Hong Kong Protests Disrupt Transit to Airport, Around City

Protestors gather on a street in Hong Kong on Tuesday. // Photo by AP Photo/Kin Cheung via Newscred

Protests in Hong Kong on the occasion of China’s National Day are reportedly disrupting public transport and affecting traffic to and from the airport. 

CNN reports that the protests continued Monday night and into Tuesday, resulting in an 18-year-old man being shot and injured. Tuesday’s protests coincide with the celebration of China’s National Day, which this year marks the 70th anniversary of the People’s Republic of China

According to the Hong Kong Tourism Board, due to the demonstrations Airport Express services are currently only operating between Hong Kong Station and the airport, and they will not stop at any station en route. Additional access control measures are being taken at the airport’s terminals, and so visitors are advised to arrive three hours before departure. A few airlines, including Hong Kong Airlines, American Airlines and United Airlines have issued travel waivers, but those waivers are for Typhoon Mitag, which is approaching Taipei and Shanghai, and not for the protests. 

In terms of public transport, some MRT stations are closed today, and trams are not operating between Central and Causeway Bay. A full list of affected routes is available at td.gov.hk

Protestors were reportedly looking to stage demonstrations during National Day, when public celebrations were planned in Hong Kong. A major event is also taking place in Beijing, with attendance by government officials from Hong Kong. 

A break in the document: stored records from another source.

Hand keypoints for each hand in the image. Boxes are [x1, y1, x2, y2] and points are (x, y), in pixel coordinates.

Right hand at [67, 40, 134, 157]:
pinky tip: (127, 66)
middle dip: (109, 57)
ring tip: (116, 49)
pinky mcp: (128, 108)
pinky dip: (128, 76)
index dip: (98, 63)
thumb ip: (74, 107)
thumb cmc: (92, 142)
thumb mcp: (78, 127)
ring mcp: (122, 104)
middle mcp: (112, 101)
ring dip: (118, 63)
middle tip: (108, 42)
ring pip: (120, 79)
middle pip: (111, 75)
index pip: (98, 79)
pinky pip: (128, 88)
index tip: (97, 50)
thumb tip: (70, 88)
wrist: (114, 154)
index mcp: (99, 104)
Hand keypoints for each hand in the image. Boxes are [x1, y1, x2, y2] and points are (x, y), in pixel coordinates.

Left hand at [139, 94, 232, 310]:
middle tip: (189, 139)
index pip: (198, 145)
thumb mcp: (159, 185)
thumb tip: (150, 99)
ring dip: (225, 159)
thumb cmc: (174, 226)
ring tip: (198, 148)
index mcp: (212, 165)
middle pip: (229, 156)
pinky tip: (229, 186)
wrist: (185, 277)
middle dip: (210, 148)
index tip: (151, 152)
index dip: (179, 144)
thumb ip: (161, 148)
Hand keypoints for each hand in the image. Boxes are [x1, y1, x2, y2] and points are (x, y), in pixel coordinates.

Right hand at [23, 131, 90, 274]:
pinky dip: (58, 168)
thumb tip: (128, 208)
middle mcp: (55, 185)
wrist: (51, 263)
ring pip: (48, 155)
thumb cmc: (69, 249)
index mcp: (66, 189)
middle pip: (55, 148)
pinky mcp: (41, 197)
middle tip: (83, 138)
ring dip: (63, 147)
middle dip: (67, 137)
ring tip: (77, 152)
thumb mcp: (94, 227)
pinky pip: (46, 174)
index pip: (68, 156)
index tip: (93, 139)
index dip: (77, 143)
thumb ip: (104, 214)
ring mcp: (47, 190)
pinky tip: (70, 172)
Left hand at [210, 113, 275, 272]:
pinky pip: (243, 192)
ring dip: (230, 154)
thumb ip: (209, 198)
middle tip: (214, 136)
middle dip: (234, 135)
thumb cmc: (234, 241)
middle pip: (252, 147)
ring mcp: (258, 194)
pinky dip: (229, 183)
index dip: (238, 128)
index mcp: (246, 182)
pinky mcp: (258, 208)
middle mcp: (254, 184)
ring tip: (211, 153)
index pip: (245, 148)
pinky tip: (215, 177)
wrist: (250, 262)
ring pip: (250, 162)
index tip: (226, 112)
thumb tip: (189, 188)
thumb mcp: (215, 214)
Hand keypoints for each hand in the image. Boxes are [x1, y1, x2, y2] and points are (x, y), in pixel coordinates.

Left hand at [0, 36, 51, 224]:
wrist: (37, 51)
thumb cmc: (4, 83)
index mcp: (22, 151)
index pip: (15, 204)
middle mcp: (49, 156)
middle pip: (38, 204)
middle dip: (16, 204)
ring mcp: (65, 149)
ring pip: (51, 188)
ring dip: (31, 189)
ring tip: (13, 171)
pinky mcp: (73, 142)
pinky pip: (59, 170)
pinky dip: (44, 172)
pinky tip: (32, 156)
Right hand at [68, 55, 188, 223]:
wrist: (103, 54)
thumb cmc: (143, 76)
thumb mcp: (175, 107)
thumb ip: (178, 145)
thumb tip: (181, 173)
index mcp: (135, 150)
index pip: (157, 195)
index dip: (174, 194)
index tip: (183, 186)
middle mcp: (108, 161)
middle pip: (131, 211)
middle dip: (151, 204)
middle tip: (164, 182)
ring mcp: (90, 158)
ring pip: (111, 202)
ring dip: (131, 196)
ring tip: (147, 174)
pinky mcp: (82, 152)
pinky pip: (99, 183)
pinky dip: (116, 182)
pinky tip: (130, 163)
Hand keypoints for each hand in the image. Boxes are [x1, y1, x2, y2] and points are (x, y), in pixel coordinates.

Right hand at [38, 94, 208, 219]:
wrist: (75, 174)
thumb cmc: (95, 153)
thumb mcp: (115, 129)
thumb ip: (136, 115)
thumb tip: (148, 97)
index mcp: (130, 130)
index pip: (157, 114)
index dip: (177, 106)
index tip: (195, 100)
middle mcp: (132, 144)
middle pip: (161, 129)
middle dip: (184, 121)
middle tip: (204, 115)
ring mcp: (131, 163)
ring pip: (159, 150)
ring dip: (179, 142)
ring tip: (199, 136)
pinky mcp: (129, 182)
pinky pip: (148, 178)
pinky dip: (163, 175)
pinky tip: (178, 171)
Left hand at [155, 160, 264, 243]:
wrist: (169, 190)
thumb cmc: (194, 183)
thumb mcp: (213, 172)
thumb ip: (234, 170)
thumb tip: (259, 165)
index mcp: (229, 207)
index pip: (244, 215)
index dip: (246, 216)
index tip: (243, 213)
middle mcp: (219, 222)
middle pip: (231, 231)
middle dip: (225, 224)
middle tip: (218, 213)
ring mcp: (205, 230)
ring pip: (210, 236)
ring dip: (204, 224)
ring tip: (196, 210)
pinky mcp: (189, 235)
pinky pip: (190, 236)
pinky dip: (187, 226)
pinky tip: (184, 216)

The protests have thus far lasted for 17 weeks. They originally began over a since-withdrawn extradition bill and have since turned into a larger call for more democracy in Hong Kong, as well as criticism of tactics the police have used to combat the protestors. Preliminary research has indicated that the protests have caused a decline in demand for travel to the destination. Shortly after the protests caused a number of flight disruptions to and from Hong Kong’s airport, ForwardKeys released a report showing that short-term bookings were down by 20.2 percent for the eight-week period from June 16 to August 9 – a period that included a general strike on June 16, the siege of police headquarters, the storming of the Legislative Council building on July 1 and a city-wide strike that caused a number of flight cancellations and light rail disruptions. The report examined short-term impact only, and it was released before protests in the Hong Kong airport’s terminal buildings shut down the facility entirely. 

The airport reopened when its operating authority obtained an interim injunction to restrain the protestors from occupying the airport’s facilities. The authority also implemented new access control measures in terminal buildings, only allowing passengers with a valid air ticket or boarding pass for a flight in the next 24 hours and a valid travel document to enter.